• Problem description
Quote the lines starting with the line that contains "Highly Rated by Clients" and running up to and including the line that contains "friendly environment? We".

Text extractions at the page level:
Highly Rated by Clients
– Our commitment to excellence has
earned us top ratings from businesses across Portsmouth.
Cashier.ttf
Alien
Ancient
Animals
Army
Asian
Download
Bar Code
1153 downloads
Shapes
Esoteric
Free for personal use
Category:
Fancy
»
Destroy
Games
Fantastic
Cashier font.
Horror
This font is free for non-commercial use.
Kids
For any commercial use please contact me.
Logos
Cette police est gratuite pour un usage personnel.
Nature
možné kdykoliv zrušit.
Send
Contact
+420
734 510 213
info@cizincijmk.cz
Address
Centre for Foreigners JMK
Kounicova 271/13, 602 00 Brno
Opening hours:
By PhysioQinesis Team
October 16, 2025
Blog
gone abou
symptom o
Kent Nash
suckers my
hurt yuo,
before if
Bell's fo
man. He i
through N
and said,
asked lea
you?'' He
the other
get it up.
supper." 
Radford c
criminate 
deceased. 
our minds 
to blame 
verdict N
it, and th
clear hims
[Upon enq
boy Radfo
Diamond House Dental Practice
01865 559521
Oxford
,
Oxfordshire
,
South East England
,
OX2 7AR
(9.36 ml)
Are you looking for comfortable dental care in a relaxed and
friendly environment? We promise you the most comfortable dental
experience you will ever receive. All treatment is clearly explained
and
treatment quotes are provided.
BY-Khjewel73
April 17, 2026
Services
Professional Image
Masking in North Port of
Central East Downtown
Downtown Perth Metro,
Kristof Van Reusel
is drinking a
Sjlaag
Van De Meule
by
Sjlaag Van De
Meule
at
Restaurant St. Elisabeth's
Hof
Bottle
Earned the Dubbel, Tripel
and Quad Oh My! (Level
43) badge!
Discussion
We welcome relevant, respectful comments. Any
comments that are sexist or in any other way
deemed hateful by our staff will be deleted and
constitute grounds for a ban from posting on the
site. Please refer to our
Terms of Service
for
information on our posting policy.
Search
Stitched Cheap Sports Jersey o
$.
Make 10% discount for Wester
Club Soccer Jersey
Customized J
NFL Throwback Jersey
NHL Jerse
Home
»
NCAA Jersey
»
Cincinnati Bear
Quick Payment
...
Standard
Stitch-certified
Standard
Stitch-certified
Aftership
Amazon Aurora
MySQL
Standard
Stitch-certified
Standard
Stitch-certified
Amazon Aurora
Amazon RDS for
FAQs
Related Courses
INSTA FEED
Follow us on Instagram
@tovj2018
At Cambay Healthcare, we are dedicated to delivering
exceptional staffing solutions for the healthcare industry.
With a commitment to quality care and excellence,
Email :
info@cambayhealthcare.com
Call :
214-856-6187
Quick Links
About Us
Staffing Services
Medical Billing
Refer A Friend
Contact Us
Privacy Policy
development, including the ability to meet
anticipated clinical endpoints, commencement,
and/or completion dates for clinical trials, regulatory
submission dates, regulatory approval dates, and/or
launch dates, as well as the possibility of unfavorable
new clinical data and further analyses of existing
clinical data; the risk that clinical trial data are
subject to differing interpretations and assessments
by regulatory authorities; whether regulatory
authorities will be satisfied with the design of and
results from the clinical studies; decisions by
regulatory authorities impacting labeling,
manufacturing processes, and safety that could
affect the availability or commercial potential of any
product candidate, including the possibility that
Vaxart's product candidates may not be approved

• Answer
Highly Rated by Clients
– Our commitment to excellence has
earned us top ratings from businesses across Portsmouth.
Cashier.ttf
Alien
Ancient
Animals
Army
Asian
Download
Bar Code
1153 downloads
Shapes
Esoteric
Free for personal use
Category:
Fancy
»
Destroy
Games
Fantastic
Cashier font.
Horror
This font is free for non-commercial use.
Kids
For any commercial use please contact me.
Logos
Cette police est gratuite pour un usage personnel.
Nature
možné kdykoliv zrušit.
Send
Contact
+420
734 510 213
info@cizincijmk.cz
Address
Centre for Foreigners JMK
Kounicova 271/13, 602 00 Brno
Opening hours:
By PhysioQinesis Team
October 16, 2025
Blog
gone abou
symptom o
Kent Nash
suckers my
hurt yuo,
before if
Bell's fo
man. He i
through N
and said,
asked lea
you?'' He
the other
get it up.
supper." 
Radford c
criminate 
deceased. 
our minds 
to blame 
verdict N
it, and th
clear hims
[Upon enq
boy Radfo
Diamond House Dental Practice
01865 559521
Oxford
,
Oxfordshire
,
South East England
,
OX2 7AR
(9.36 ml)
Are you looking for comfortable dental care in a relaxed and
friendly environment? We promise you the most comfortable dental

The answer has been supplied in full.